Jimmy Logan: See, I don't like people tellin' me what to do, like, "Answer the phone."
Max Chilblain: So, brothers, eh? You know, it's funny. With your bad leg and his missin' an arm, excuse me, hand... it's like the two of you almost add up to one normal person.
Clyde Logan: My life of crime is over. But you did make breakfast this morning. Even burned the bacon like I like and you hate. I also saw you have some sort of robbery "to do" list. Now, I know this attempt to be organized is a big step for you. So go.
Jimmy Logan: ... So we just need you to blow her open.
Joe Bang: Yeah, I got five months to go in here. I should probably lay low a bit before doin' a job.
Jimmy Logan: This has to happen in five weeks.
Joe Bang: I am in-car-cer-ra-ted.
Jimmy Logan: Yeah, we got a plan to get you out.
Joe Bang: As in, break me out?
Jimmy Logan: Yep.
Joe Bang: In the middle of the night?
Jimmy Logan: No. Afternoon. It's a day job.
Joe Bang: You're gonna get me out of here in broad daylight, do the job, and then get me back in here before anyone notices?
Jimmy Logan: Yep.
Joe Bang: You Logans must be as simple-minded as people say.
Clyde Logan: People say that? Who?
Mellie Logan: I see there's still a lot of your rules up there.
Jimmy Logan: So?
Mellie Logan: Just, have you thought about "having a backup plan", or what we're gonna do the first time "shit happens"? Let alone the second time...
Warden: Now I got your napkin of demands here of what you want for peaceful surrender and the safe release of my guards you're holding captive. As warden, I can, uh, approve buying a copy of A Dance With Dragons for the prison library, to go up on the Game of Thrones shelf... Now, the only problem is that, uh, The Winds of Winter and A Dream of Spring have yet to be published, so those aren't available. Well, I can't do anything about what I can't control.

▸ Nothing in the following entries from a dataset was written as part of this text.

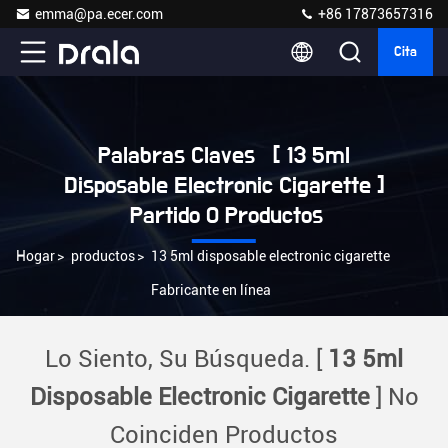
emma@pa.ecer.com
+86 17873657316
Cita
Palabras Claves [ 13 5ml
Disposable Electronic Cigarette ]
Partido 0 Productos
Hogar
>
productos
>
13 5ml disposable electronic cigarette
Fabricante en línea
Lo Siento, Su Búsqueda. [
13 5ml
Disposable Electronic Cigarette
] No
Coinciden Productos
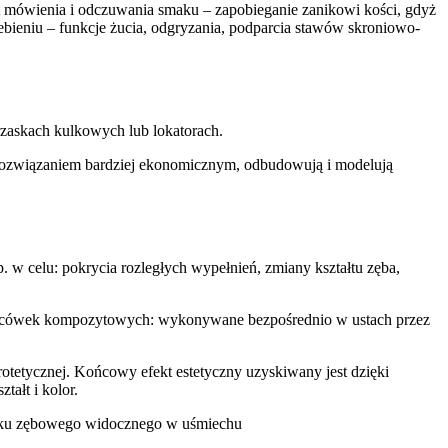
t mówienia i odczuwania smaku – zapobieganie zanikowi kości, gdyż
ebieniu – funkcje żucia, odgryzania, podparcia stawów skroniowo-
rzaskach kulkowych lub lokatorach.
 rozwiązaniem bardziej ekonomicznym, odbudowują i modelują
 w celu: pokrycia rozległych wypełnień, zmiany kształtu zęba,
e licówek kompozytowych: wykonywane bezpośrednio w ustach przez
tetycznej. Końcowy efekt estetyczny uzyskiwany jest dzięki
ałt i kolor.
 łuku zębowego widocznego w uśmiechu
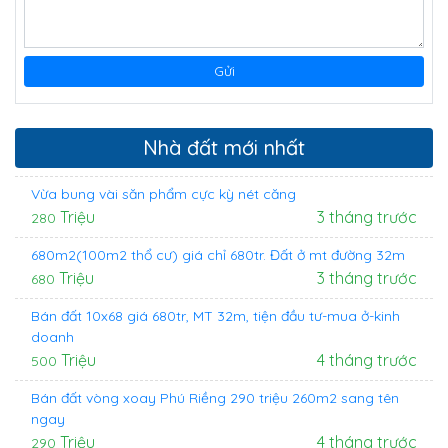
Nhà đất mới nhất
Vừa bung vài săn phẩm cực kỳ nét căng
Triệu
3 tháng trước
280
680m2(100m2 thổ cư) giá chỉ 680tr. Đất ở mt đường 32m
Triệu
3 tháng trước
680
Bán đất 10x68 giá 680tr, MT 32m, tiện đầu tư-mua ở-kinh
doanh
Triệu
4 tháng trước
500
Bán đất vòng xoay Phú Riềng 290 triệu 260m2 sang tên
ngay
Triệu
4 tháng trước
290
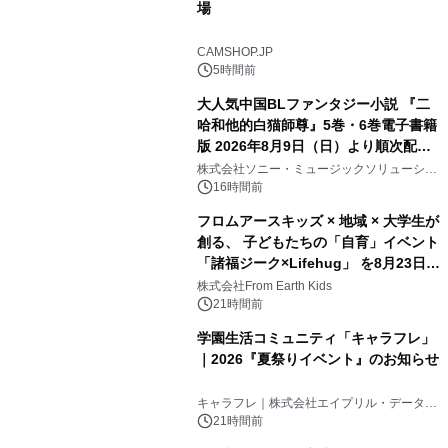
場
CAMSHOP.JP
5時間前
大人気中国BLファンタジー小説 『二
哈和他的白猫師尊』5巻・6巻電子書籍
版 2026年8月9日（日）より順次配信
開始
株式会社ソニー・ミュージックソリューショ
ンズ
16時間前
フロムアースキッズ × 地域 × 大学生が
創る、 子どもたちの「自育」イベント
「諸福ジーク×Lifehug」 を8月23日
(日)開催
株式会社From Earth Kids
21時間前
学園生活コミュニティ「キャラフレ」
｜2026『夏祭りイベント』のお知らせ
キャラフレ｜株式会社エイプリル・データ・
デザインズ
21時間前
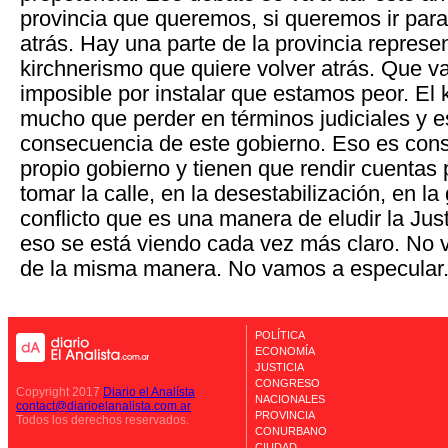
provincia que queremos, si queremos ir para
atrás. Hay una parte de la provincia represe
kirchnerismo que quiere volver atrás. Que va
imposible por instalar que estamos peor. El 
mucho que perder en términos judiciales y e
consecuencia de este gobierno. Eso es con
propio gobierno y tienen que rendir cuentas
tomar la calle, en la desestabilización, en la
conflicto que es una manera de eludir la Just
eso se está viendo cada vez más claro. No
de la misma manera. No vamos a especular
POLÍTICA
ECONOMÍA
JUSTICIA
CONGRESO
Copyright 2017
Diario el Analísta
NACIONALES
contact@diarioelanalista.com.ar
PROVINCIA
Todos los derechos reservados.
CONURBANO
CIUDAD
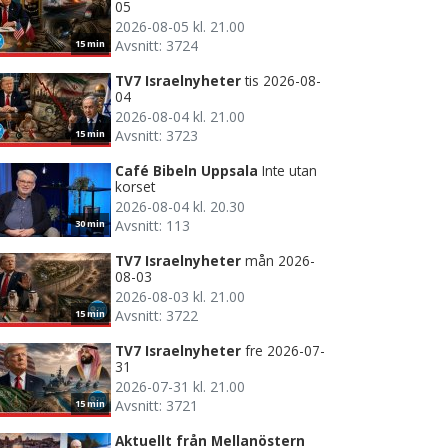
05
2026-08-05 kl. 21.00
Avsnitt: 3724
15 min
TV7 Israelnyheter
tis 2026-08-
04
2026-08-04 kl. 21.00
Avsnitt: 3723
15 min
Café Bibeln Uppsala
Inte utan
korset
2026-08-04 kl. 20.30
Avsnitt: 113
30 min
TV7 Israelnyheter
mån 2026-
08-03
2026-08-03 kl. 21.00
Avsnitt: 3722
15 min
TV7 Israelnyheter
fre 2026-07-
31
2026-07-31 kl. 21.00
Avsnitt: 3721
15 min
Aktuellt från Mellanöstern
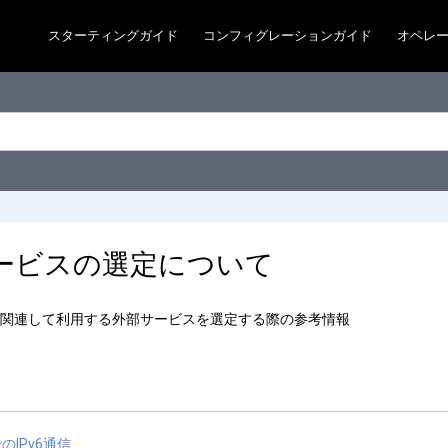
スターティングガイド
コンフィグレーションガイド
オペレ
ービスの選定について
関連して利用する外部サービスを選定する際の参考情報
でのIPv6通信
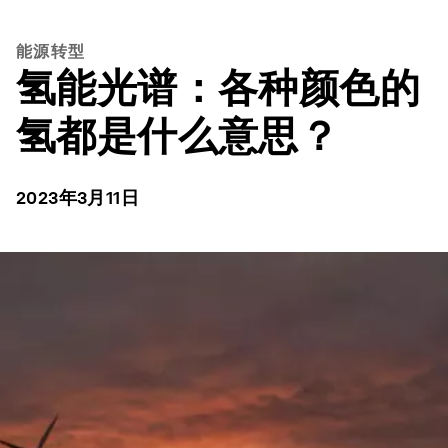
能源转型
氢能光谱：各种颜色的
氢都是什么意思？
2023年3月11日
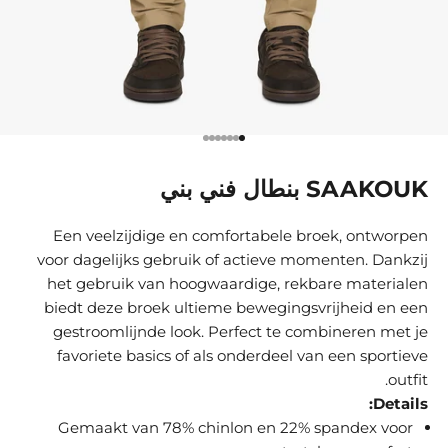
الانتقال إلى العنصر 1
الانتقال إلى العنصر 2
الانتقال إلى العنصر 3
الانتقال إلى العنصر 4
الانتقال إلى العنصر 5
الانتقال إلى العنصر 6
الانتقال إلى العنصر 7
SAAKOUK بنطال فني بني
Een veelzijdige en comfortabele broek, ontworpen
voor dagelijks gebruik of actieve momenten. Dankzij
het gebruik van hoogwaardige, rekbare materialen
biedt deze broek ultieme bewegingsvrijheid en een
gestroomlijnde look. Perfect te combineren met je
favoriete basics of als onderdeel van een sportieve
outfit.
Details:
Gemaakt van 78% chinlon en 22% spandex voor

Naaman: That is total bullshit! George R.R. Martin was supposed to deliver The Winds of Winter to his publisher over two years ago. I know that was the original deadline. That's what it says here.
Warden: But I'm reading to you from the Wikipedia page. It also says that Martin had a grueling promotion schedule or something, and it's interfered with his writing schedule. He's failed to complete The Winds of Winter.
Naaman: That don't make no sense. Those two guys who transferred in from Federal last month knew about all the new stuff with the hot chick and her dragons.
Warden: No. I'm telling you, I believe those two inmates had that information from watching the TV series. Again, I'm reading to you. The series has jumped ahead! It's no longer following the books!
Jimmy Logan: No. No, hold on. That's it? That's a plastic bag, bleach pens, fake salt and gummy bears. That's our bomb?
Joe Bang: Don't call it a bomb. Now, how many yards away is the vault?
Jimmy Logan: About 20 yards. I don't know, maybe 30.
Joe Bang: Is it 20 or is it 30? We are dealing with science here.
Jimmy Logan: I guess when I saw that gummy bears is our secret ingredient to our bo... our explosive device, that I wasn't thinking about science!
Joe Bang: Now, you said yourself we couldn't bring in normal explosives 'cause of the security! Now, to make our bang, we need potassium chlorate. Bleach pens is pure sodium hypochlorite. Combined with the potassium chloride in the salt substitute, we have created an equal exchange of ions. Sugar, plus potassium chlorate yields... two gasses and a solid. Now, you throw in some heat, you get energy. Energy means light, explosion, or, as I like to call it... the Joe Bang. What? You thought I was going to use a stick of dynamite or something?